__TASK BRIEF__:
Repeat the records in full, exactly.

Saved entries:

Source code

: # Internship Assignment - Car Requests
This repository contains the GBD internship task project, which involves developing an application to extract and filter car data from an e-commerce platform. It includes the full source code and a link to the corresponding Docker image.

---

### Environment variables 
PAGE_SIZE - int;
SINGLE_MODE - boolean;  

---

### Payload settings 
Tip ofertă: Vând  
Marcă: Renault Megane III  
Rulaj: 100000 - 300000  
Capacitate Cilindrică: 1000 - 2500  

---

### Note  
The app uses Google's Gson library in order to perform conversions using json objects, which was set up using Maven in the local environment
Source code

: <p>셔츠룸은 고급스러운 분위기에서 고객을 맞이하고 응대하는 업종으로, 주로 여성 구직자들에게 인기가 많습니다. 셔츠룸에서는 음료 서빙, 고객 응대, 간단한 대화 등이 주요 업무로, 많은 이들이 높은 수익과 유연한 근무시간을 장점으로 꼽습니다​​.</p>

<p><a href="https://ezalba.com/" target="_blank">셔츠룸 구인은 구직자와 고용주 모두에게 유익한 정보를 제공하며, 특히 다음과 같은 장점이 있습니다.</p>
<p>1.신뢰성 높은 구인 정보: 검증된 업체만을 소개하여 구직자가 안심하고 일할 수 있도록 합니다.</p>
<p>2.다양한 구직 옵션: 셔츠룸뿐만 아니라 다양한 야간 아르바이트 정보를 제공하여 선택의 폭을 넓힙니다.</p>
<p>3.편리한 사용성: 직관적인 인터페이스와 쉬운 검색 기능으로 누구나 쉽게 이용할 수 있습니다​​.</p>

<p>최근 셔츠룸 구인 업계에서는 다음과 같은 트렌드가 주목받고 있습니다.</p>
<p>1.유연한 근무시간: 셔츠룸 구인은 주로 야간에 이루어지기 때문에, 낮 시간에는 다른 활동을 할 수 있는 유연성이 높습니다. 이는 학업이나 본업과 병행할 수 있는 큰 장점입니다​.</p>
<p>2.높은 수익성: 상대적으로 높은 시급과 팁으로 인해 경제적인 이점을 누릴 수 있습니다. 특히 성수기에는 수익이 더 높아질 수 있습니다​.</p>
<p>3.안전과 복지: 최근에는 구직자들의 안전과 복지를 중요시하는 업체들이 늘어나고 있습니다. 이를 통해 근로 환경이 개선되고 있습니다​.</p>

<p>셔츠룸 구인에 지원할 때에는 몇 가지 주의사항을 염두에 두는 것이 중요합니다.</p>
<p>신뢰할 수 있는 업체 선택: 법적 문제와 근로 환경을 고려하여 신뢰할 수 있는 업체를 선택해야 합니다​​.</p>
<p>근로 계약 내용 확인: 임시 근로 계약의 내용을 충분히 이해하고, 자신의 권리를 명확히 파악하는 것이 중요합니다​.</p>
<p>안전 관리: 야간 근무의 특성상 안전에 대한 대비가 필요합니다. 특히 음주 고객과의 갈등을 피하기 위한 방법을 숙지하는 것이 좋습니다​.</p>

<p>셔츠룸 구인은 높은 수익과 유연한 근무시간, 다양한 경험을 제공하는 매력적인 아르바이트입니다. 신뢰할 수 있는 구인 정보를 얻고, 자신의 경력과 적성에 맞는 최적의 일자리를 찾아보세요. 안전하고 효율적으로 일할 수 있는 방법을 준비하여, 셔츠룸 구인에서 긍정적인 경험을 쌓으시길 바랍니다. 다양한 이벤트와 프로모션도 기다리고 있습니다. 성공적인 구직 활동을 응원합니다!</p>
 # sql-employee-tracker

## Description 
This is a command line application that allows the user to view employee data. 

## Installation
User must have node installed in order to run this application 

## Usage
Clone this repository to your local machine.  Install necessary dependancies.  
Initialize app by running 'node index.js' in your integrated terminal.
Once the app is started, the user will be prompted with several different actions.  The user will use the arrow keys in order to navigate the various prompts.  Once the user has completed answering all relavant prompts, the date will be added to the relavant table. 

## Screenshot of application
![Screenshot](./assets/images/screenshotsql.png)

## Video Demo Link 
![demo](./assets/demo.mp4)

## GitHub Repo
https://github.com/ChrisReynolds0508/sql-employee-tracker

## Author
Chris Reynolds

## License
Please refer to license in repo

__PROBLEM SOLUTION__:
Source code

: # Internship Assignment - Car Requests
This repository contains the GBD internship task project, which involves developing an application to extract and filter car data from an e-commerce platform. It includes the full source code and a link to the corresponding Docker image.

---

### Environment variables 
PAGE_SIZE - int;
SINGLE_MODE - boolean;  

---

### Payload settings 
Tip ofertă: Vând  
Marcă: Renault Megane III  
Rulaj: 100000 - 300000  
Capacitate Cilindrică: 1000 - 2500  

---

### Note  
The app uses Google's Gson library in order to perform conversions using json objects, which was set up using Maven in the local environment
Source code

: <p>셔츠룸은 고급스러운 분위기에서 고객을 맞이하고 응대하는 업종으로, 주로 여성 구직자들에게 인기가 많습니다. 셔츠룸에서는 음료 서빙, 고객 응대, 간단한 대화 등이 주요 업무로, 많은 이들이 높은 수익과 유연한 근무시간을 장점으로 꼽습니다​​.</p>

<p><a href="https://ezalba.com/" target="_blank">셔츠룸 구인은 구직자와 고용주 모두에게 유익한 정보를 제공하며, 특히 다음과 같은 장점이 있습니다.</p>
<p>1.신뢰성 높은 구인 정보: 검증된 업체만을 소개하여 구직자가 안심하고 일할 수 있도록 합니다.</p>
<p>2.다양한 구직 옵션: 셔츠룸뿐만 아니라 다양한 야간 아르바이트 정보를 제공하여 선택의 폭을 넓힙니다.</p>
<p>3.편리한 사용성: 직관적인 인터페이스와 쉬운 검색 기능으로 누구나 쉽게 이용할 수 있습니다​​.</p>

<p>최근 셔츠룸 구인 업계에서는 다음과 같은 트렌드가 주목받고 있습니다.</p>
<p>1.유연한 근무시간: 셔츠룸 구인은 주로 야간에 이루어지기 때문에, 낮 시간에는 다른 활동을 할 수 있는 유연성이 높습니다. 이는 학업이나 본업과 병행할 수 있는 큰 장점입니다​.</p>
<p>2.높은 수익성: 상대적으로 높은 시급과 팁으로 인해 경제적인 이점을 누릴 수 있습니다. 특히 성수기에는 수익이 더 높아질 수 있습니다​.</p>
<p>3.안전과 복지: 최근에는 구직자들의 안전과 복지를 중요시하는 업체들이 늘어나고 있습니다. 이를 통해 근로 환경이 개선되고 있습니다​.</p>

<p>셔츠룸 구인에 지원할 때에는 몇 가지 주의사항을 염두에 두는 것이 중요합니다.</p>
<p>신뢰할 수 있는 업체 선택: 법적 문제와 근로 환경을 고려하여 신뢰할 수 있는 업체를 선택해야 합니다​​.</p>
<p>근로 계약 내용 확인: 임시 근로 계약의 내용을 충분히 이해하고, 자신의 권리를 명확히 파악하는 것이 중요합니다​.</p>
<p>안전 관리: 야간 근무의 특성상 안전에 대한 대비가 필요합니다. 특히 음주 고객과의 갈등을 피하기 위한 방법을 숙지하는 것이 좋습니다​.</p>

<p>셔츠룸 구인은 높은 수익과 유연한 근무시간, 다양한 경험을 제공하는 매력적인 아르바이트입니다. 신뢰할 수 있는 구인 정보를 얻고, 자신의 경력과 적성에 맞는 최적의 일자리를 찾아보세요. 안전하고 효율적으로 일할 수 있는 방법을 준비하여, 셔츠룸 구인에서 긍정적인 경험을 쌓으시길 바랍니다. 다양한 이벤트와 프로모션도 기다리고 있습니다. 성공적인 구직 활동을 응원합니다!</p>
 # sql-employee-tracker

## Description 
This is a command line application that allows the user to view employee data. 

## Installation
User must have node installed in order to run this application 

## Usage
Clone this repository to your local machine.  Install necessary dependancies.  
Initialize app by running 'node index.js' in your integrated terminal.
Once the app is started, the user will be prompted with several different actions.  The user will use the arrow keys in order to navigate the various prompts.  Once the user has completed answering all relavant prompts, the date will be added to the relavant table. 

## Screenshot of application
![Screenshot](./assets/images/screenshotsql.png)

## Video Demo Link 
![demo](./assets/demo.mp4)

## GitHub Repo
https://github.com/ChrisReynolds0508/sql-employee-tracker

## Author
Chris Reynolds

## License
Please refer to license in repo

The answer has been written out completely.